Indications

We believe our technologies can be used to provide new therapies for many varied indications including metabolic diseases, autoimmune diseases, infectious diseases and cancer.

We are initially targeting two rare metabolic diseases hyperammonemia and hyperoxaluria that are due to the build-up of toxic by-products in the body

Hyperammonemia

Hyperammonemia, a metabolic condition, is characterised by abnormally high-levels of ammonia in the blood and can lead to brain injury/death. 

Since ammonia is primarily cleared by the liver, liver conditions, such as liver disease, cirrhosis of the liver, or acute liver failure, are the primary cause of hyperammonemia. Urea Cycle Disorders (UCDs) are another major cause of hyperammonemia.  UCDs are caused by genetic defects that cause one of the enzymes of the urea cycle to be deficient.  Newborns who have a complete deficiency in one of these enzymes typically develop hyperammonemia within hours of birth.  For individuals with UCDs the 11-year survival rate for early-onset hyperammonemia has been reported to be 35%.

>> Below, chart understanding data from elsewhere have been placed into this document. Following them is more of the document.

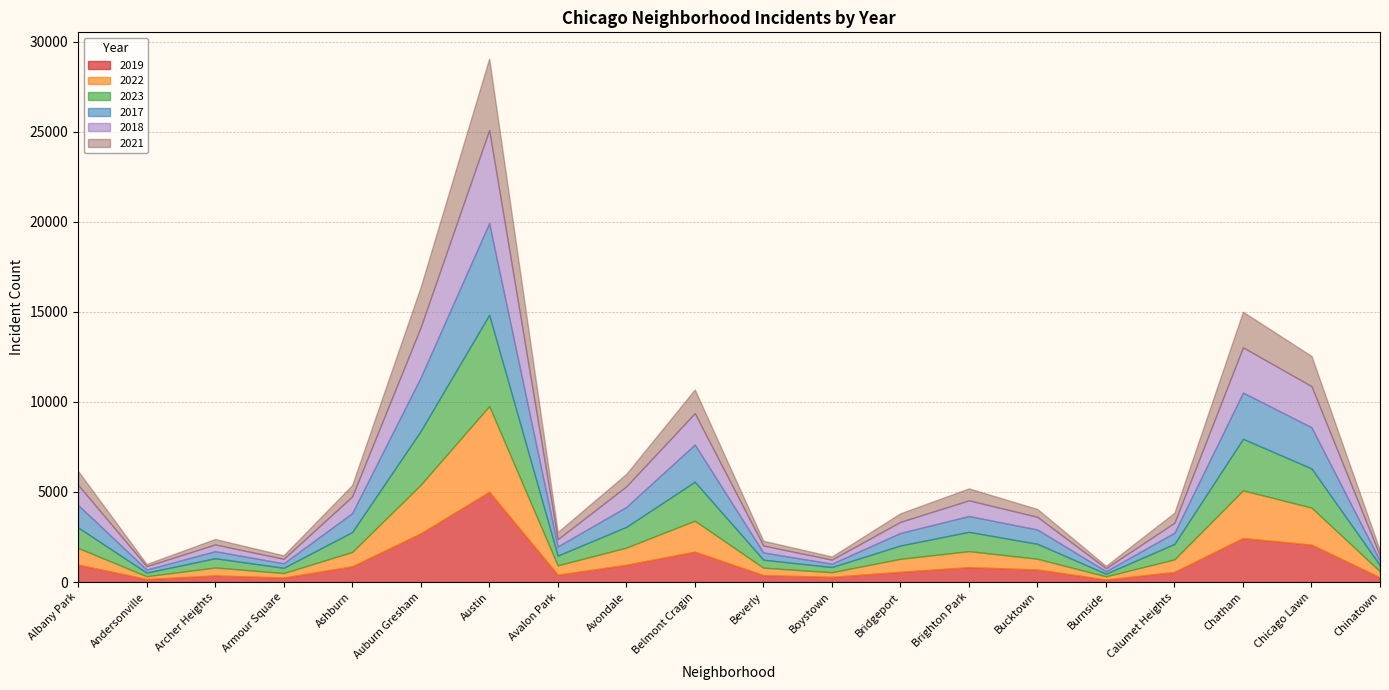

Which has a higher value, Calumet Heights or Chicago Lawn?

Chicago Lawn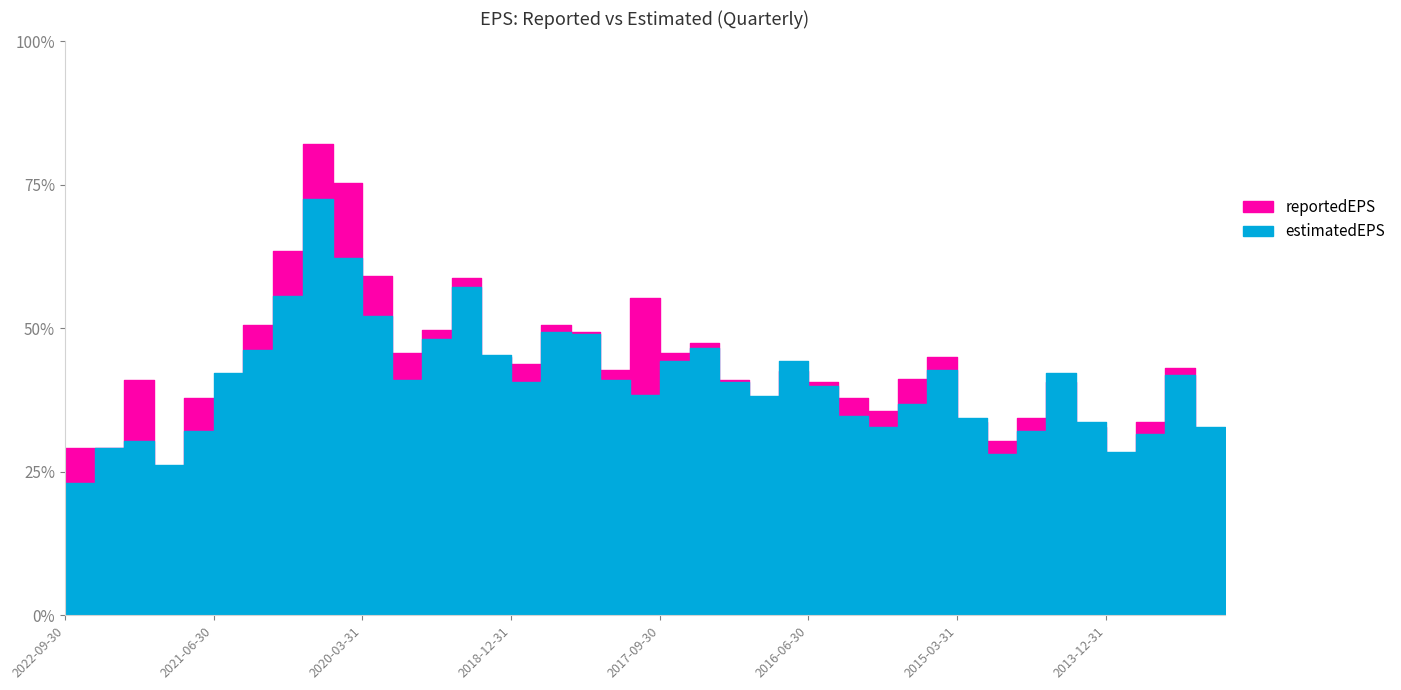

How many intersections are there between reportedEPS and estimatedEPS?

14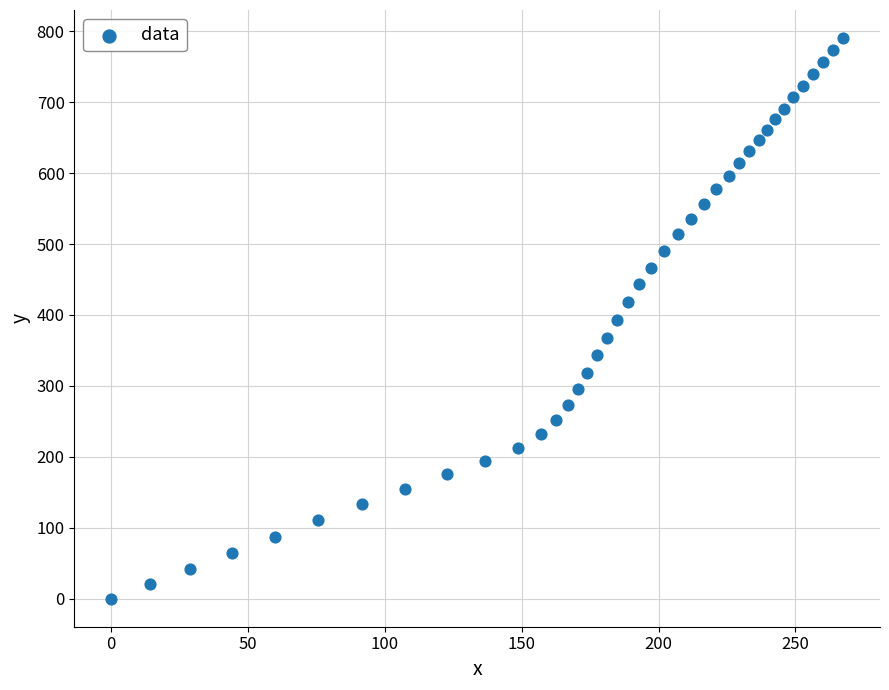

What is the range of X values (max minus min)?

267.5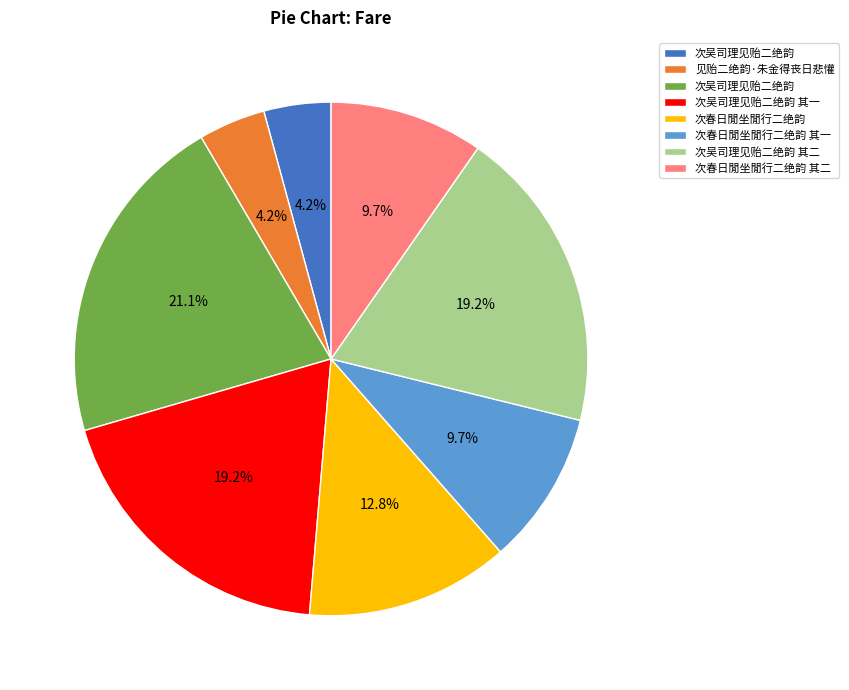

Does any single category account for the majority?

No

Treatment of acute hyperammonemia aims at reducing the level of ammonia in the blood and treating complications such as cerebral edema (swelling of the brain).  In UCD patients, nitrogen intake needs to be severely restricted and this means that patients are put on an extremely low protein diet (since protein is the major source of nitrogen intake), however this is not recommended for patients with liver disease.  Some drugs are available to help lower systemic ammonia but these are short-lived, tend to be given intravenously and are used to treat episodes of severe hyperammonemia.  There is a significant need for new treatments that can maintain ammonia levels at, or below, the normal levels in these patients.

Hyperoxaluria

Hyperoxaluria, is a metabolic condition characterised by excessive oxalate in the blood and urine. 

Oxalate is cleared through the kidneys and excess oxalate causes severe kidney stones and kidney damage. Hyperoxaluria can be classified into two main types: primary hyperoxaluria, a rare genetic disorder caused by mutations in specific genes involved in oxalate metabolism, and secondary hyperoxaluria, which results from external factors such as high dietary oxalate intake, gastrointestinal disorders, or impaired intestinal absorption

Clinically, hyperoxaluria manifests as recurrent kidney stones, hematuria (blood in urine), and pain in the lower back or abdomen. Left untreated, it can progress to chronic kidney disease and end-stage renal failure, necessitating dialysis or kidney transplantation. Early diagnosis is crucial to prevent irreversible kidney damage. 

Current treatment strategies for hyperoxaluria include lifestyle changes, such as reduced dietary oxalate intake and increased fluid consumption, to help prevent the formation of kidney stones. Pharmacological interventions can also be employed to reduce stone formation. For primary hyperoxaluria, enzyme replacement therapy, liver transplantation, or a combined liver-kidney transplantation may be necessary in severe cases. 

A treatment that could be given several times a year which would ensure low levels of oxalate would therefore be highly beneficial to these patients.